Extracted page text data
Content starts

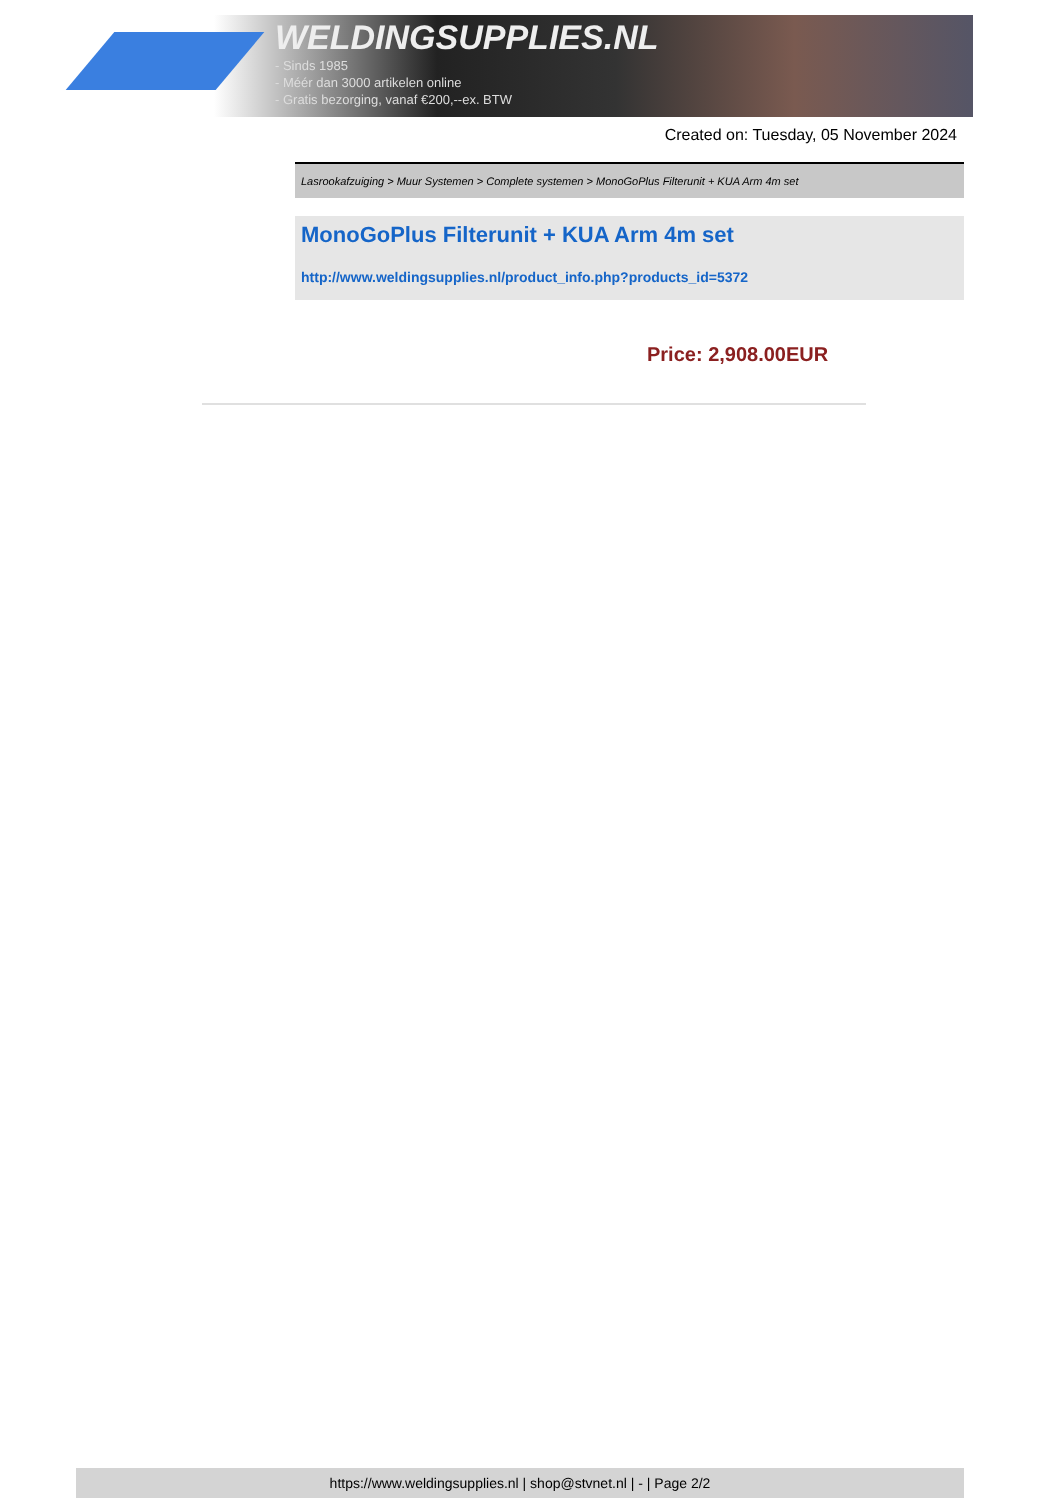WELDINGSUPPLIES.NL
- Sinds 1985
- Méér dan 3000 artikelen online
- Gratis bezorging, vanaf €200,--ex. BTW
Created on: Tuesday, 05 November 2024
Lasrookafzuiging > Muur Systemen > Complete systemen > MonoGoPlus Filterunit + KUA Arm 4m set
MonoGoPlus Filterunit + KUA Arm 4m set
http://www.weldingsupplies.nl/product_info.php?products_id=5372
Price: 2,908.00EUR
https://www.weldingsupplies.nl | shop@stvnet.nl | - | Page 2/2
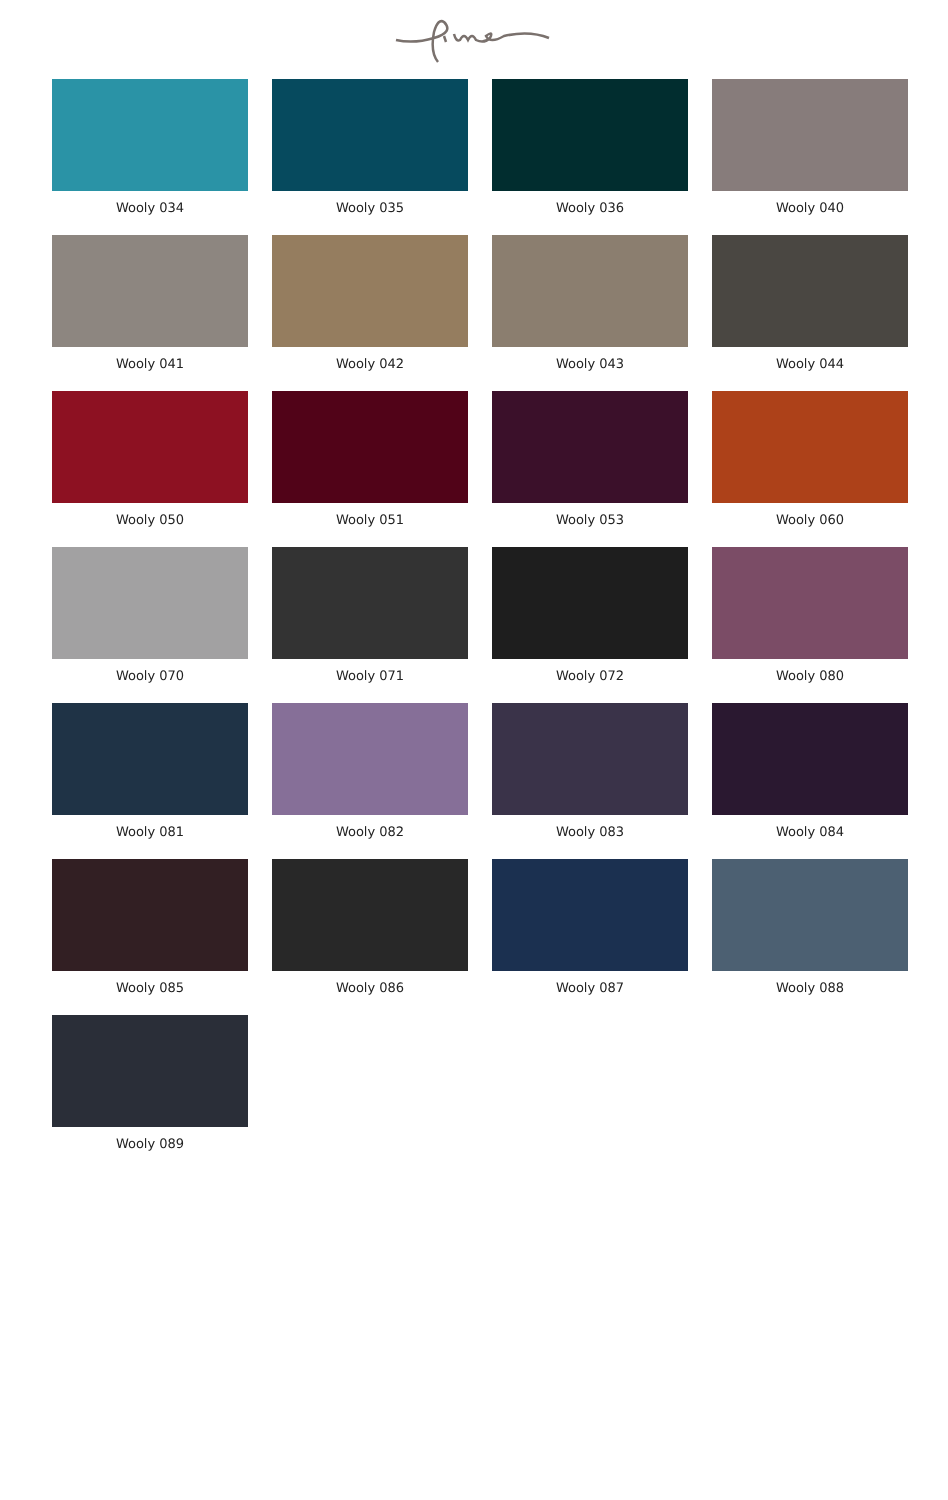Wooly 034
Wooly 035
Wooly 036
Wooly 040
Wooly 041
Wooly 042
Wooly 043
Wooly 044
Wooly 050
Wooly 051
Wooly 053
Wooly 060
Wooly 070
Wooly 071
Wooly 072
Wooly 080
Wooly 081
Wooly 082
Wooly 083
Wooly 084
Wooly 085
Wooly 086
Wooly 087
Wooly 088
Wooly 089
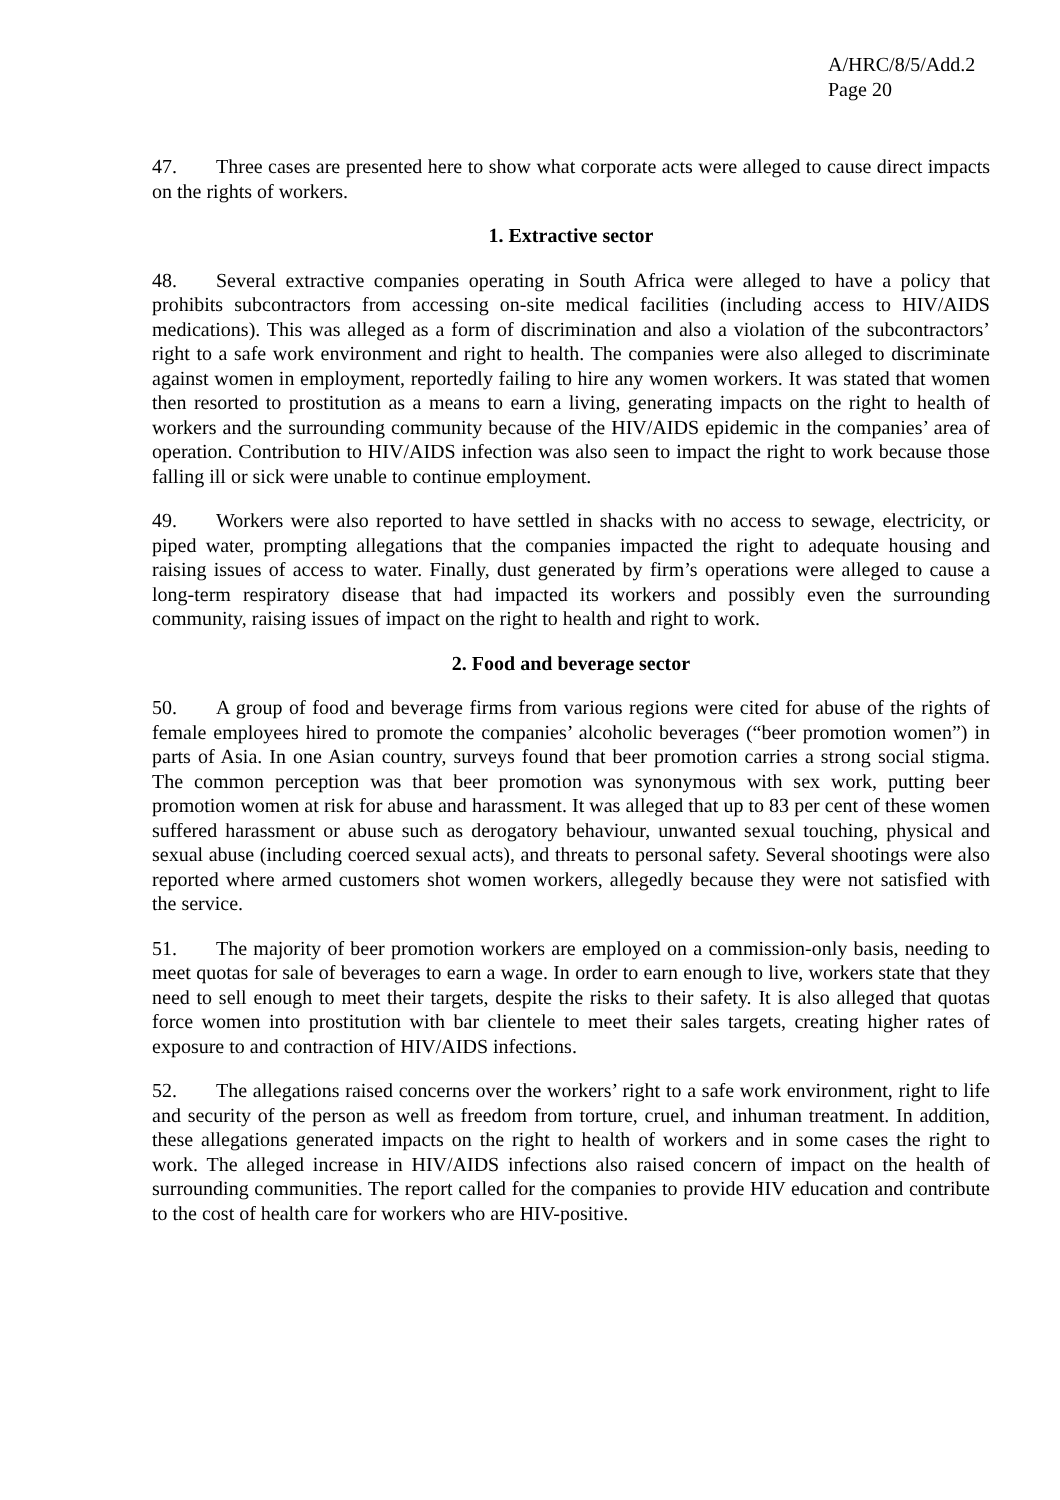A/HRC/8/5/Add.2
Page 20
47. Three cases are presented here to show what corporate acts were alleged to cause direct impacts on the rights of workers.
1. Extractive sector
48. Several extractive companies operating in South Africa were alleged to have a policy that prohibits subcontractors from accessing on-site medical facilities (including access to HIV/AIDS medications). This was alleged as a form of discrimination and also a violation of the subcontractors’ right to a safe work environment and right to health. The companies were also alleged to discriminate against women in employment, reportedly failing to hire any women workers. It was stated that women then resorted to prostitution as a means to earn a living, generating impacts on the right to health of workers and the surrounding community because of the HIV/AIDS epidemic in the companies’ area of operation. Contribution to HIV/AIDS infection was also seen to impact the right to work because those falling ill or sick were unable to continue employment.
49. Workers were also reported to have settled in shacks with no access to sewage, electricity, or piped water, prompting allegations that the companies impacted the right to adequate housing and raising issues of access to water. Finally, dust generated by firm’s operations were alleged to cause a long-term respiratory disease that had impacted its workers and possibly even the surrounding community, raising issues of impact on the right to health and right to work.
2. Food and beverage sector
50. A group of food and beverage firms from various regions were cited for abuse of the rights of female employees hired to promote the companies’ alcoholic beverages (“beer promotion women”) in parts of Asia. In one Asian country, surveys found that beer promotion carries a strong social stigma. The common perception was that beer promotion was synonymous with sex work, putting beer promotion women at risk for abuse and harassment. It was alleged that up to 83 per cent of these women suffered harassment or abuse such as derogatory behaviour, unwanted sexual touching, physical and sexual abuse (including coerced sexual acts), and threats to personal safety. Several shootings were also reported where armed customers shot women workers, allegedly because they were not satisfied with the service.
51. The majority of beer promotion workers are employed on a commission-only basis, needing to meet quotas for sale of beverages to earn a wage. In order to earn enough to live, workers state that they need to sell enough to meet their targets, despite the risks to their safety. It is also alleged that quotas force women into prostitution with bar clientele to meet their sales targets, creating higher rates of exposure to and contraction of HIV/AIDS infections.
52. The allegations raised concerns over the workers’ right to a safe work environment, right to life and security of the person as well as freedom from torture, cruel, and inhuman treatment. In addition, these allegations generated impacts on the right to health of workers and in some cases the right to work. The alleged increase in HIV/AIDS infections also raised concern of impact on the health of surrounding communities. The report called for the companies to provide HIV education and contribute to the cost of health care for workers who are HIV-positive.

Content ends

*How to complete this task:* Transcribe only this stretch of the data: the line with "https://www.weldingsupplies.nl | shop@stvnet.nl", the line with "2. Food and beverage sector", and every line in between. Leave out the pictures.

*Task solution:*
https://www.weldingsupplies.nl | shop@stvnet.nl | - | Page 2/2
Wooly 034
Wooly 035
Wooly 036
Wooly 040
Wooly 041
Wooly 042
Wooly 043
Wooly 044
Wooly 050
Wooly 051
Wooly 053
Wooly 060
Wooly 070
Wooly 071
Wooly 072
Wooly 080
Wooly 081
Wooly 082
Wooly 083
Wooly 084
Wooly 085
Wooly 086
Wooly 087
Wooly 088
Wooly 089
A/HRC/8/5/Add.2
Page 20
47. Three cases are presented here to show what corporate acts were alleged to cause direct impacts on the rights of workers.
1. Extractive sector
48. Several extractive companies operating in South Africa were alleged to have a policy that prohibits subcontractors from accessing on-site medical facilities (including access to HIV/AIDS medications). This was alleged as a form of discrimination and also a violation of the subcontractors’ right to a safe work environment and right to health. The companies were also alleged to discriminate against women in employment, reportedly failing to hire any women workers. It was stated that women then resorted to prostitution as a means to earn a living, generating impacts on the right to health of workers and the surrounding community because of the HIV/AIDS epidemic in the companies’ area of operation. Contribution to HIV/AIDS infection was also seen to impact the right to work because those falling ill or sick were unable to continue employment.
49. Workers were also reported to have settled in shacks with no access to sewage, electricity, or piped water, prompting allegations that the companies impacted the right to adequate housing and raising issues of access to water. Finally, dust generated by firm’s operations were alleged to cause a long-term respiratory disease that had impacted its workers and possibly even the surrounding community, raising issues of impact on the right to health and right to work.
2. Food and beverage sector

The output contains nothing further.